Locate every line below that contains the word "elbow" and copy it.

[Opening DATA RECORDS section]

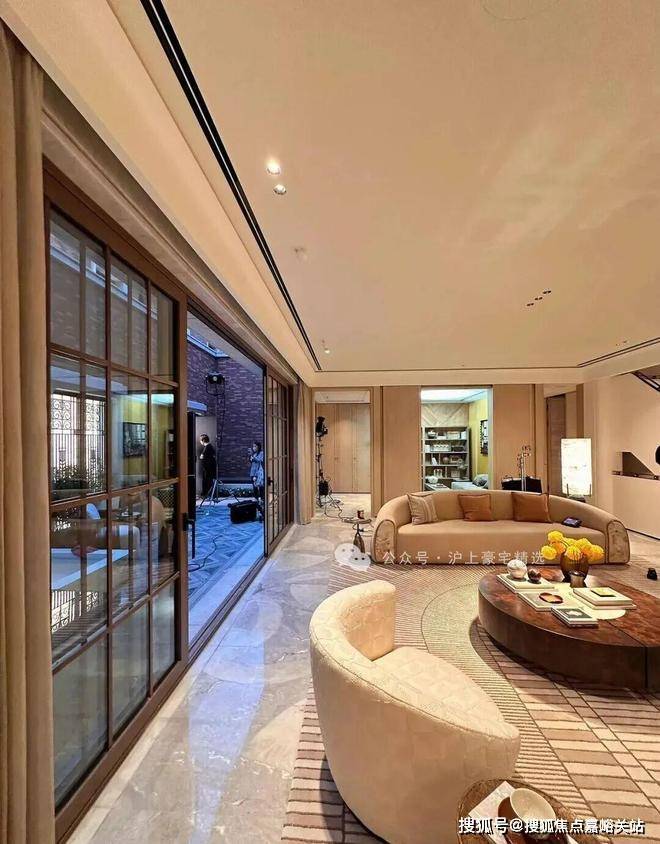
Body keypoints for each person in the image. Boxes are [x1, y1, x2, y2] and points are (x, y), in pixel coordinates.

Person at [249, 440, 265, 520]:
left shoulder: (261, 453)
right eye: (253, 446)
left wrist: (253, 457)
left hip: (258, 474)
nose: (254, 448)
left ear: (258, 447)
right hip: (253, 473)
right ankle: (257, 509)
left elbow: (260, 461)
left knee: (261, 492)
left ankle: (262, 511)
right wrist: (251, 458)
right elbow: (252, 463)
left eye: (255, 446)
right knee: (255, 491)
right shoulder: (254, 454)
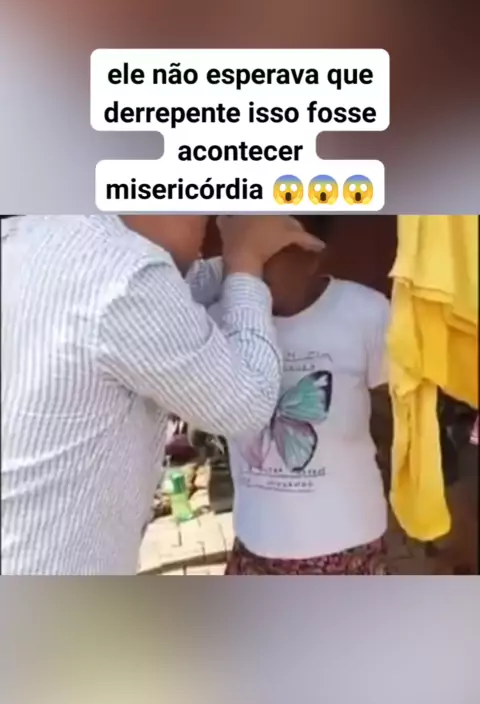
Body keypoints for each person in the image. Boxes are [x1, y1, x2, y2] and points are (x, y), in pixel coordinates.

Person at [1, 214, 323, 575]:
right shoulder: (122, 273)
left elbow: (177, 289)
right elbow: (248, 403)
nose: (205, 231)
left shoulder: (31, 239)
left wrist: (241, 260)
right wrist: (245, 263)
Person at [208, 227, 392, 574]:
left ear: (311, 254)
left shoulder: (366, 312)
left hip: (346, 543)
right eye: (240, 252)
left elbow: (391, 410)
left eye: (264, 252)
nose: (250, 267)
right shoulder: (220, 318)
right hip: (255, 542)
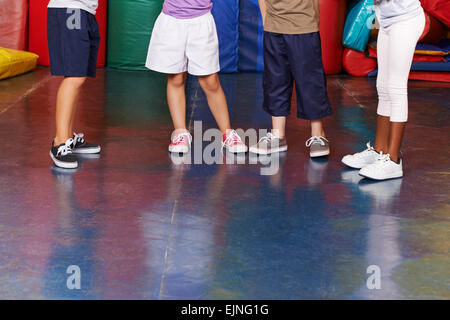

[Closing DATA RECORDS section]

**ANSWER FOR THE TASK**.
left elbow: (260, 461)
right elbow: (252, 463)
left elbow: (177, 289)
right elbow: (248, 403)
left elbow: (391, 410)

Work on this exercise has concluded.